Kimchi Adds A New Crunchy Dimension To Tuna Melts

Everyone loves Korean kimchi, and recently people have been finding ways to incorporate this ingredient into new recipes. Kimchi is very healthy for both your heart and gut, and is a great addition to anyone's diet. The tasty, fermented food is high in probiotics and has antioxidant and anti-inflammatory properties (via WebMD). What's more, tuna fish is high in omega-3, and it's recommended by the American Heart Association to include fish in your diet twice a week. So, adding kimchi to a simple tuna melt recipe makes for both a delicious and nutritious meal, perfect for your next lunch.

The best thing about a kimchi tuna melt is how easy it is to make. Unlike a regular tuna salad which might require chopping celery, carrots, and dill, adding kimchi all by itself will pack loads of flavor and crunchy dimension into the sandwich. Just roughly chop the kimchi and you're good to go. Then, stir up your kimchi, canned tuna, and some mayo, and toast it like a grilled cheese sandwich in a skillet with some cheese. Although this tuna melt is worthy to eat all on its own, adding some sliced avocado to the sandwich once it's off the stove will add a creamy texture and nutty flavor that perfectly balances the salty, sour bite of kimchi.

Tuna and kimchi go back

This combination of kimchi and canned tuna is not new at all in Korean cuisine. Although they might not be readily making kimchi tuna melts over there, these two ingredients are both staples of Korean cuisine that run into each other in many rice and stew dishes. For example, tuna kimchi jjigae is a soul-warming stew that links the striking flavors of these two ingredients in a spicy kimchi-infused broth. This dish has tofu and other vegetables and is normally eaten with a bowl of rice.

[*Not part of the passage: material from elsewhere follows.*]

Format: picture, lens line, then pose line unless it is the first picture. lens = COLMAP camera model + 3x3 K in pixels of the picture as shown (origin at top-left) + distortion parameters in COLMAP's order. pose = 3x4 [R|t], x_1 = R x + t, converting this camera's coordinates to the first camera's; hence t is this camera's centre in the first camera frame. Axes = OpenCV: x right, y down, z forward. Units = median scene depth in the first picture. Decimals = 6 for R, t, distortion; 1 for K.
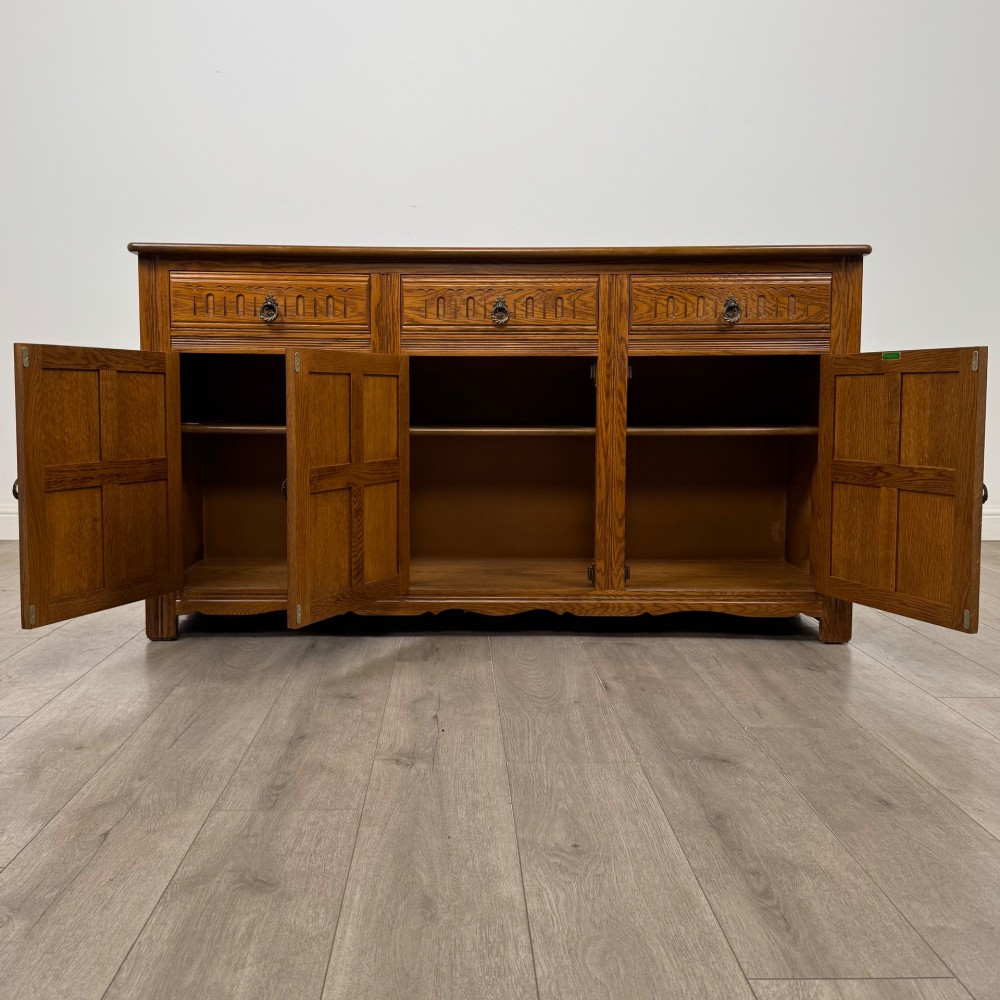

Additionally, kimchi and canned tuna work well together in rice dishes. Simply mixing tuna, mayo, and kimchi into rice with some Japanese furikake seasoning makes for a great meal, but kimchi-tuna fried rice is another yummy way to go. By using the juice from kimchi, some gochujang (Korean pepper paste), and soy sauce, you have a great sauce base to fry tuna and kimchi into the rice (or to use as a base for your next sandwich). Add an over-easy fried egg to the top, and the dish is complete. 

So, go ahead and take inspiration from these flavorful kimchi-tuna combinations — and try them out in an easy, satisfying way by adding kimchi to your next tuna melt sandwich. When doing so, just be sure to avoid the common mistakes everyone makes with canned tuna (like omitting the draining step or storing your sandwich near heat).